:: Selected extract ::
Segment Open
On September 27, 2009, Gordon Anderson was walking his dog, Tuffy, past Dennis Christopherson’s house. As the two walked past the home, Bruno, a dog owned by Mr. Christopherson’s son, Neil, picked Tuffy up in his jaws and would not release him. While Anderson was attempting to separate the dogs, he fell and broke his hip.
Anderson brought suit against Dennis and Neil Christopherson under claims of negligence and strict liability pursuant to the dog-owner’s liability statute, Minn. Stat. § 374.22. The district court relied on the holding in an earlier dog bite case, Mueller v. Theis, which held that in order for the statute to apply, the dog’s conduct must be “focused” on the injured party. 512 N.W.2d 909 (Minn. Ct. App. 1994), review denied (Minn. Apr. 28, 1994). Accordingly, the district court found that, as a matter of law, Minn. Stat. § 374.22 did not apply because Bruno’s focus was on Tuffy, instead of Anderson.
On appeal, the Court of Appeals confronted two issues: whether Bruno’s exclusive focus on Tuffy at the time of the attack prohibited the application of the dog-owner’s liability statute and whether Dennis Christopherson was “harboring” Bruno within the interpretation of the law.
The Court first examined the changes in Minnesota case law regarding dog bite liability, starting with the interpretation of the phrase “attacks or injures.” In Boitz v. Preblich, the Court of Appeals reversed a decision that had found in favor of a man who broke his wrist when a dog bumped into him. 405 N.W.2d 907 (Minn. Ct. App. 1987). Specifically, the Boitz Court held that the phrase “attacks or injures” in the statute means that injuries caused by a dog “outside the scope of a vicious attack” warrants protection under the law.
Segment Closed
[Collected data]
Segment Open
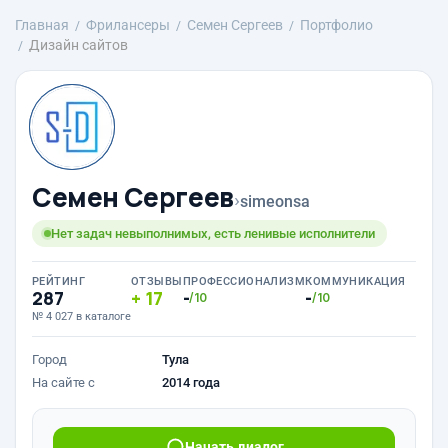
Главная
Фрилансеры
Семен Сергеев
Портфолио
Дизайн сайтов
Семен Сергеев
›
simeonsa
Нет задач невыполнимых, есть ленивые исполнители
РЕЙТИНГ
ОТЗЫВЫ
ПРОФЕССИОНАЛИЗМ
КОММУНИКАЦИЯ
287
17
-
-
/10
/10
№ 4 027 в каталоге
Город
Тула
На сайте с
2014 года
Начать диалог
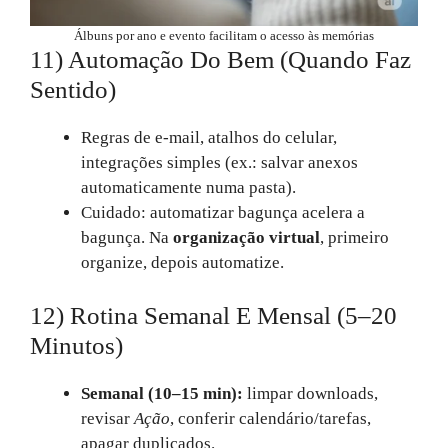
Álbuns por ano e evento facilitam o acesso às memórias
11) Automação Do Bem (quando Faz
Sentido)
Regras de e‑mail, atalhos do celular,
integrações simples (ex.: salvar anexos
automaticamente numa pasta).
Cuidado: automatizar bagunça acelera a
bagunça. Na
organização virtual
, primeiro
organize, depois automatize.
12) Rotina Semanal E Mensal (5–20
Minutos)
Semanal (10–15 min):
limpar downloads,
revisar
Ação
, conferir calendário/tarefas,
apagar duplicados.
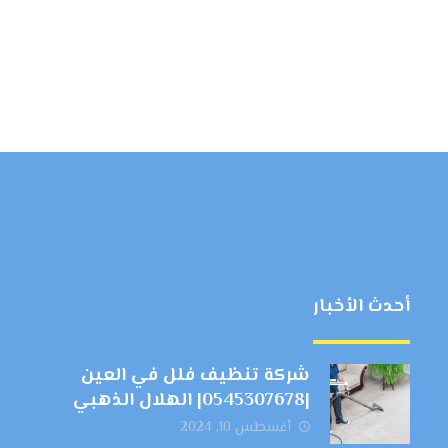
أحدث الأخبار
شركة تنظيف فلل في العين
|0545307678| الهلال الذهبي
أغسطس 10, 2024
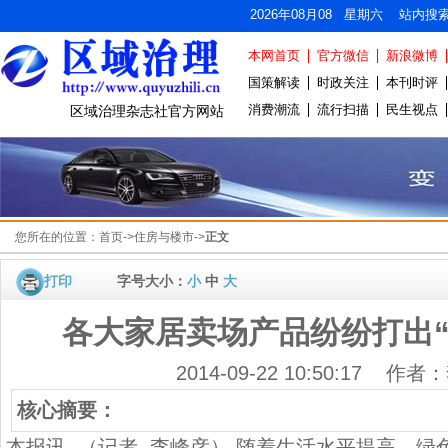
2026年08月08 星期六 站内搜
本网首页
官方微信
新浪微博
国策解读
时政关注
本刊时评
消费潮流
流行扫描
民生视点
区域治理杂志社官方网站
您所在的位置：
首页
->
住房与楼市
->
正文
打印
字号大小：
小
中
大
各大家居卖场产品纷纷打出“
2014-09-22 10:50:17 作
核心摘要：
本报讯 （记者 李峰彦） 随着生活水平提高，绿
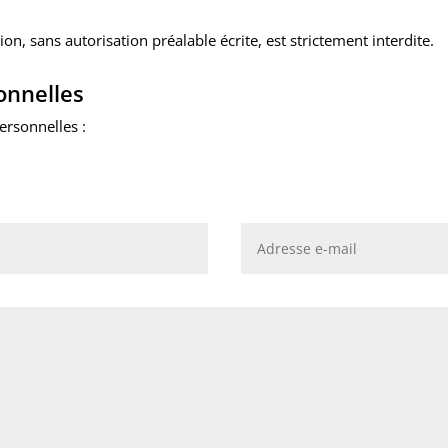
on, sans autorisation préalable écrite, est strictement interdite.
onnelles
ersonnelles :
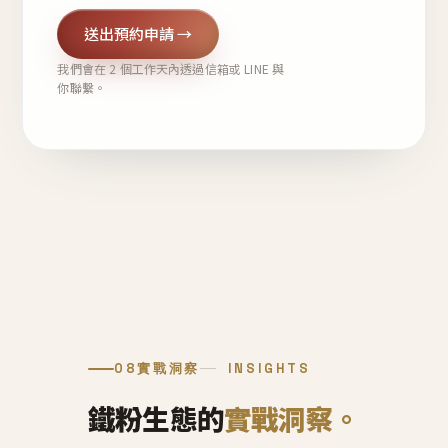
送出預約申請 →
我們會在 2 個工作天內透過信箱或 LINE 與
你聯繫。
08
實戰洞察
INSIGHTS
鐵粉生態的
實戰洞察。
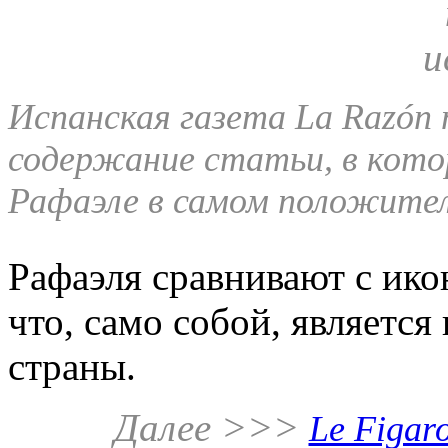
Испанская газета La Razón 
содержание статьи, в кото
Рафаэле в самом положител
Рафаэля сравнивают с ик
что, само собой, является
страны.
Далее >>>
Le Figaro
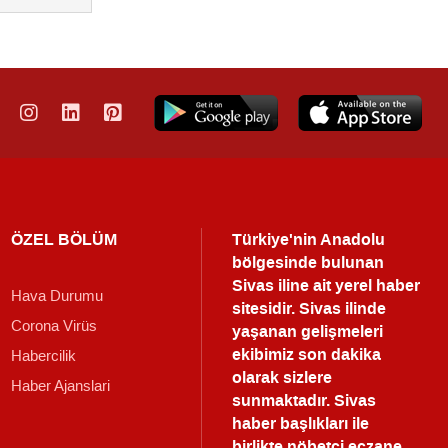
ÖZEL BÖLÜM
Türkiye'nin Anadolu
bölgesinde bulunan
Sivas iline ait yerel haber
Hava Durumu
sitesidir. Sivas ilinde
Corona Virüs
yaşanan gelişmeleri
ekibimiz son dakika
Habercilik
olarak sizlere
Haber Ajanslari
sunmaktadır.
Sivas
haber
başlıkları ile
birlikte nöbetçi eczane,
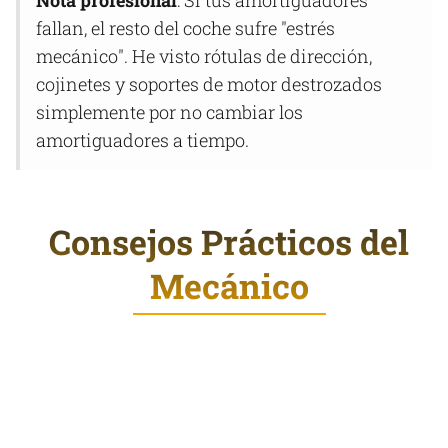
fallan, el resto del coche sufre "estrés
mecánico". He visto rótulas de dirección,
cojinetes y soportes de motor destrozados
simplemente por no cambiar los
amortiguadores a tiempo.
Consejos Prácticos del
Mecánico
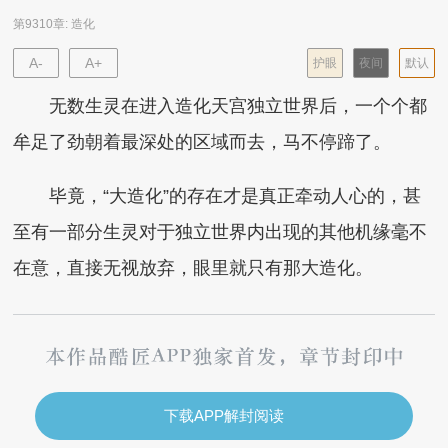
第9310章: 造化
A-
A+
护眼
夜间
默认
无数生灵在进入造化天宫独立世界后，一个个都
牟足了劲朝着最深处的区域而去，马不停蹄了。
毕竟，“大造化”的存在才是真正牵动人心的，甚
至有一部分生灵对于独立世界内出现的其他机缘毫不
在意，直接无视放弃，眼里就只有那大造化。
下载APP解封阅读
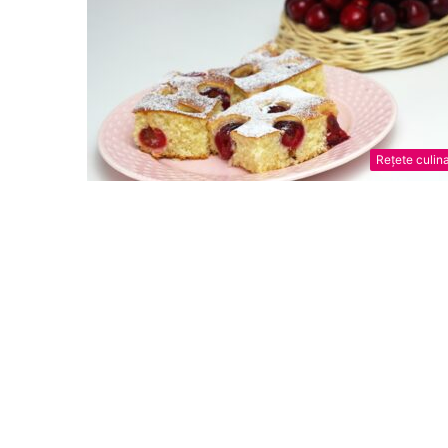
Rețete culin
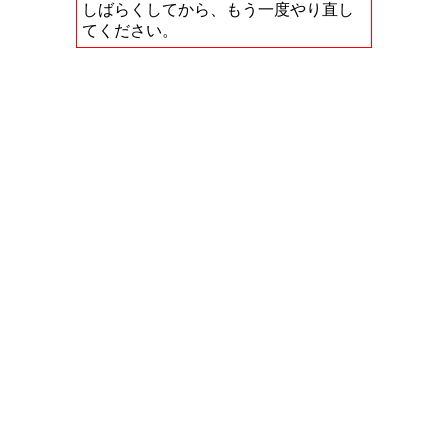
しばらくしてから、もう一度やり直し
てください。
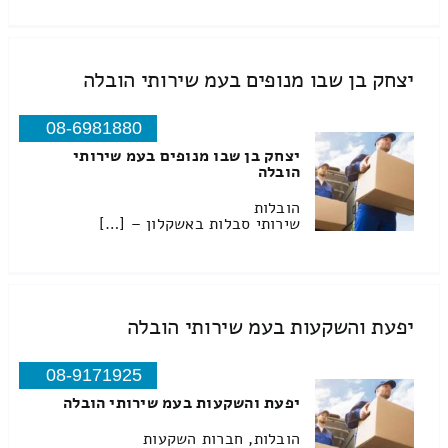
יצחק בן שבו מנופים בעמ שירותי הובלה
08-6981880
יצחק בן שבו מנופים בעמ שירותי
הובלה
הובלות
שירותי סבלות באשקלון – […]
יפעת והשקעות בעמ שירותי הובלה
08-9171925
יפעת והשקעות בעמ שירותי הובלה
הובלות, חברות השקעות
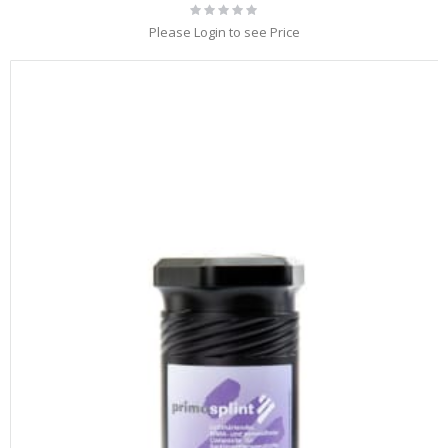
Rating:
0%
Please Login to see Price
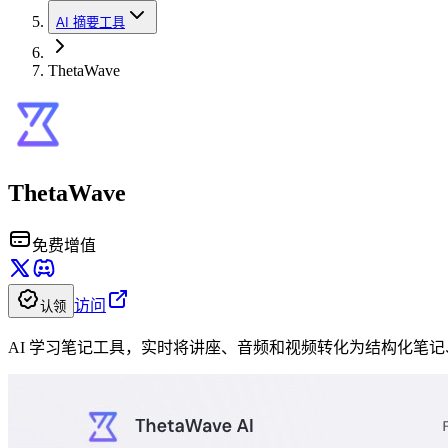
AI 摘要工具
ThetaWave
ThetaWave
免费增值
访问
认领
AI 学习笔记工具，实时将讲座、音频和视频转化为结构化笔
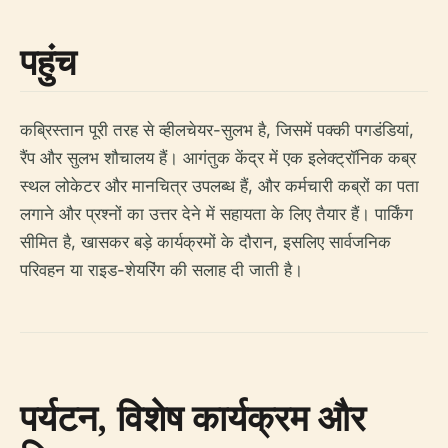
पहुंच
कब्रिस्तान पूरी तरह से व्हीलचेयर-सुलभ है, जिसमें पक्की पगडंडियां,
रैंप और सुलभ शौचालय हैं। आगंतुक केंद्र में एक इलेक्ट्रॉनिक कब्र
स्थल लोकेटर और मानचित्र उपलब्ध हैं, और कर्मचारी कब्रों का पता
लगाने और प्रश्नों का उत्तर देने में सहायता के लिए तैयार हैं। पार्किंग
सीमित है, खासकर बड़े कार्यक्रमों के दौरान, इसलिए सार्वजनिक
परिवहन या राइड-शेयरिंग की सलाह दी जाती है।
पर्यटन, विशेष कार्यक्रम और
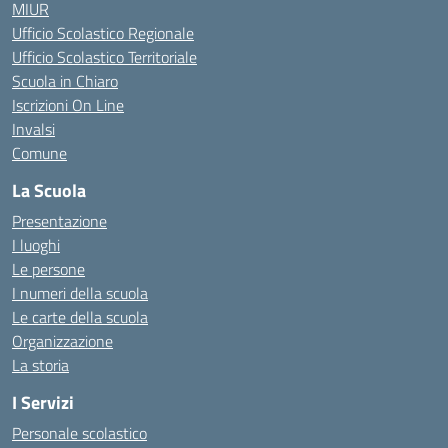
MIUR
Ufficio Scolastico Regionale
Ufficio Scolastico Territoriale
Scuola in Chiaro
Iscrizioni On Line
Invalsi
Comune
La Scuola
Presentazione
I luoghi
Le persone
I numeri della scuola
Le carte della scuola
Organizzazione
La storia
I Servizi
Personale scolastico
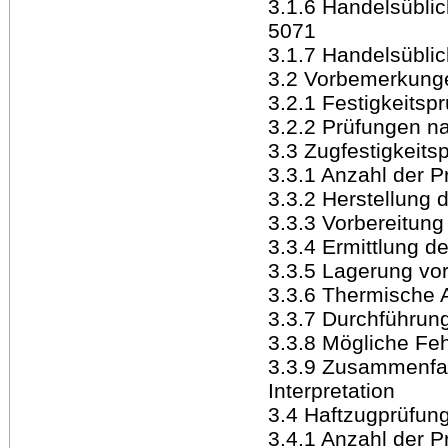
3.1.6 Handelsübl
5071
3.1.7 Handelsübl
3.2 Vorbemerkunge
3.2.1 Festigkeitsp
3.2.2 Prüfungen na
3.3 Zugfestigkeits
3.3.1 Anzahl der P
3.3.2 Herstellung 
3.3.3 Vorbereitung
3.3.4 Ermittlung d
3.3.5 Lagerung vor
3.3.6 Thermische 
3.3.7 Durchführun
3.3.8 Mögliche Feh
3.3.9 Zusammenfa
Interpretation
3.4 Haftzugprüfun
3.4.1 Anzahl der P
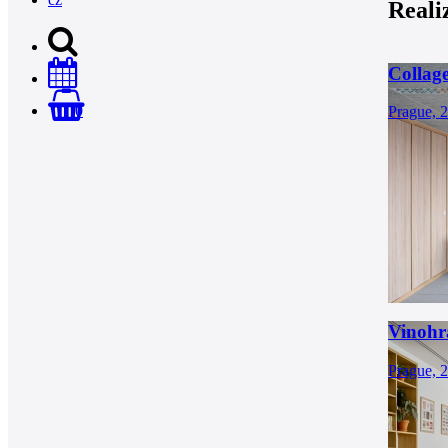
Reali
Collag
0
Prague, 
Vinohr
Prague, 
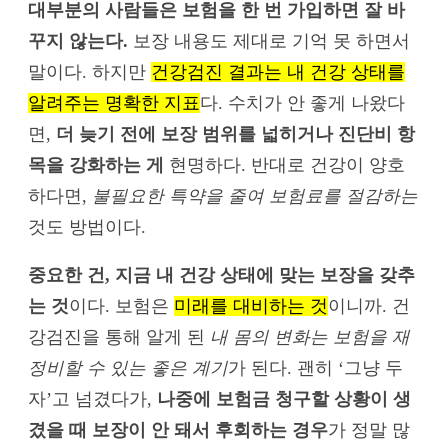
대부분의 사람들은 보험을 한 번 가입하면 잘 바
꾸지 않는다.
보장 내용도 제대로 기억 못 하면서
말이다. 하지만
건강검진 결과는 내 건강 상태를
알려주는 명확한 지표
다. 수치가 안 좋게 나왔다
면,
더 늦기 전에 보장 범위를 넓히거나 진단비 항
목을 강화하는 게
현명하다. 반대로 건강이 양호
하다면,
불필요한 특약을 줄여 보험료를 절감하는
것도 방법이다.
중요한 건, 지금 내 건강 상태에 맞는 보장을 갖추
는 것
이다. 보험은
미래를 대비하는 것
이니까. 건
강검진을 통해 알게 된
내 몸의 변화는 보험을 재
정비할 수 있는 좋은 계기
가 된다. 괜히 ‘그냥 두
자’고 넘겼다가,
나중에 보험금 청구할 상황이 생
겼을 때 보장이 안 돼서 후회하는 경우
가 정말 많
Segment Closed
:: Instruction 1 ::
Translate this sentence from the case summary into Spanish: "While Anderson was attempting to separate the dogs, he fell and broke his hip."
:: Instruction 2 ::
Reproduce the portion of the case summary starting at "Anderson brought suit" and ending at "of the law.".
The items are separate material, distinct from the case summary.

:: Worked solution 1 ::
Mientras Anderson intentaba separar a los perros, se cayó y se fracturó la cadera.

:: Worked solution 2 ::
Anderson brought suit against Dennis and Neil Christopherson under claims of negligence and strict liability pursuant to the dog-owner’s liability statute, Minn. Stat. § 374.22. The district court relied on the holding in an earlier dog bite case, Mueller v. Theis, which held that in order for the statute to apply, the dog’s conduct must be “focused” on the injured party. 512 N.W.2d 909 (Minn. Ct. App. 1994), review denied (Minn. Apr. 28, 1994). Accordingly, the district court found that, as a matter of law, Minn. Stat. § 374.22 did not apply because Bruno’s focus was on Tuffy, instead of Anderson.
On appeal, the Court of Appeals confronted two issues: whether Bruno’s exclusive focus on Tuffy at the time of the attack prohibited the application of the dog-owner’s liability statute and whether Dennis Christopherson was “harboring” Bruno within the interpretation of the law.